Capt: the best way to isolate the vibration is to run it on rack in gear at that speed and most of the time you will see the problem if it is the drive shaft...if the vibration is bad you will see it
Bill


----------



## CaptPb (Jan 26, 2005)

That's what lead to changing the carrier bearing. Did the u-joints since the shafts have to come out anyway. I did find one bad cap at the rear yoke. A couple of snapped needle bearing inside it. I'll rack it and spin it all again. On the flip side, it's never been smoother at highway speeds.


----------



## Newbomb Turk (Sep 16, 2005)

I had one done a few years ago at Driveshafts Unlimited in San Antonio.

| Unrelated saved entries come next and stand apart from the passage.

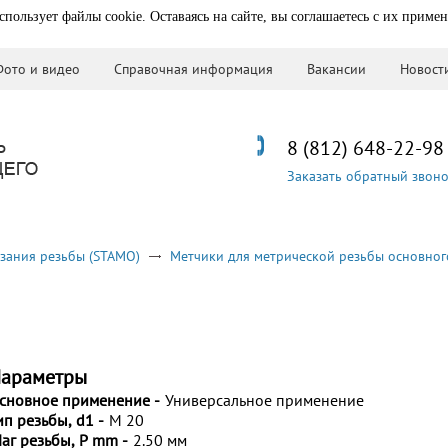
спользует файлы cookie. Оставаясь на сайте, вы соглашаетесь с их приме
Фото и видео
Справочная информация
Вакансии
Новост
8 (812) 648-22-98
Заказать обратный звон
зания резьбы (STAMO)
Метчики для метрической резьбы основног
араметры
сновное применение -
Универсальное применение
ип резьбы, d1 -
M 20
аг резьбы, P mm -
2.50 мм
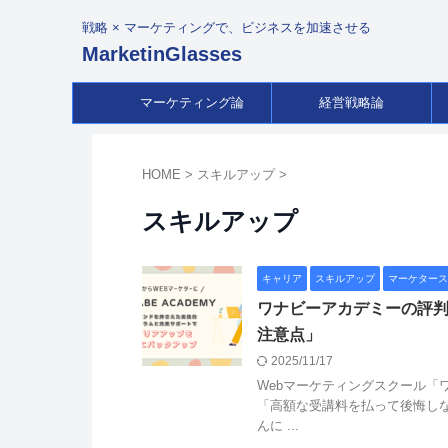
戦略 × マーケティングで、ビジネスを加速させる
MarketinGlasses
マーケティング論
経営戦略論
HOME
>
スキルアップ
>
スキルアップ
キャリア
スキルアップ
マーケタース
ワナビーアカデミーの評
注意点」
2025/11/17
Webマーケティングスクール「
「高額な受講料を払って後悔しな
んに ...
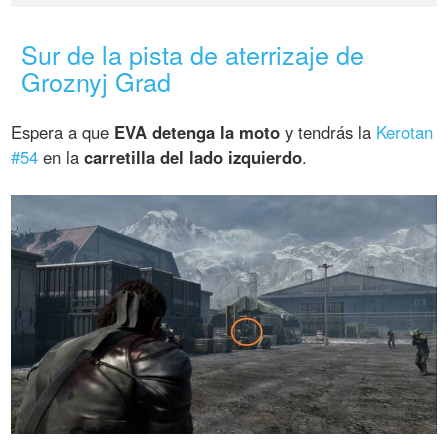
Sur de la pista de aterrizaje de
Groznyj Grad
Espera a que
EVA detenga la moto
y tendrás la
Kerotan
#54
en la
carretilla del lado izquierdo
.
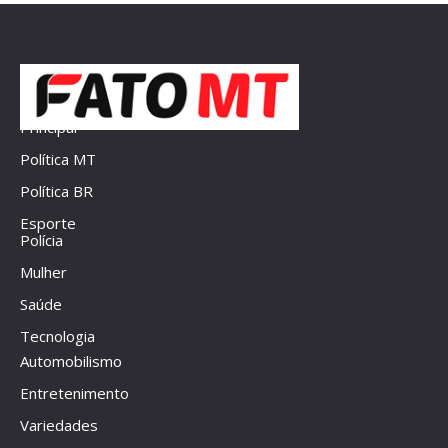
Principal
Política MT
Política BR
Esporte
Polícia
Mulher
Saúde
Tecnologia
Automobilismo
Entretenimento
Variedades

I had all the joints replaced and specified Spicer ujoints, not the Chinese ones. Drive in, they removed, cleaned, balanced & painted the shaft for a round $150. Don't know their current price. My first visit they didn't have the Spicers, they ordered them & got them in a couple of days. http://www.driveshaftsunlimitedstx.com/
Found this listing for CC, might give them a call. http://www.manta.com/c/mt1mmq9/south-texas-driveshaft-co


----------



## CaptPb (Jan 26, 2005)

Thanks, those guy are not in my mini phone book that floats around in the truck.


----------



## s2kteg (Jul 14, 2006)

I have had this problem b4 and you just need to get the drive shaft balance. It's not that hard to remove..


----------



## mudcatz71 (Jun 8, 2006)

Did you have your driveshaft off before the vibration? Could water or mud got in it. Check make sure all u-joints are free and not stiff or locked up. Check carrier bearing mounts should have a inch of play on the frame that the housing bolts to check it, and make sure its staight not off setting. 

The reason i asked if your drive shaft was off before the vibration is I replaced my u-joints and bearing on the same truck and when i took it apart one night and put it together the next and the rear section i got it backwards and it caused it to vibrate as you say yours is. 

Coleman


----------



## pwrstrkr (Oct 5, 2010)

i took my drive shaft to driveshaft specialties in beaumont it cost right under $150 to change all the u joints and balance. when i went to pick it up he said the shaft was something like .035 out of balance and from what he said was a good bit. so with that being said i dont exactly think you will be able to see it with the naked eye. good luck to ya let us know what it was when you get it lined out im curious


----------



## paffap (Feb 13, 2009)

Try 2 things,unbolt rear u-ioint and rotate shaft 180 and rebolt. Also check your transmission tail shaft mount for play


----------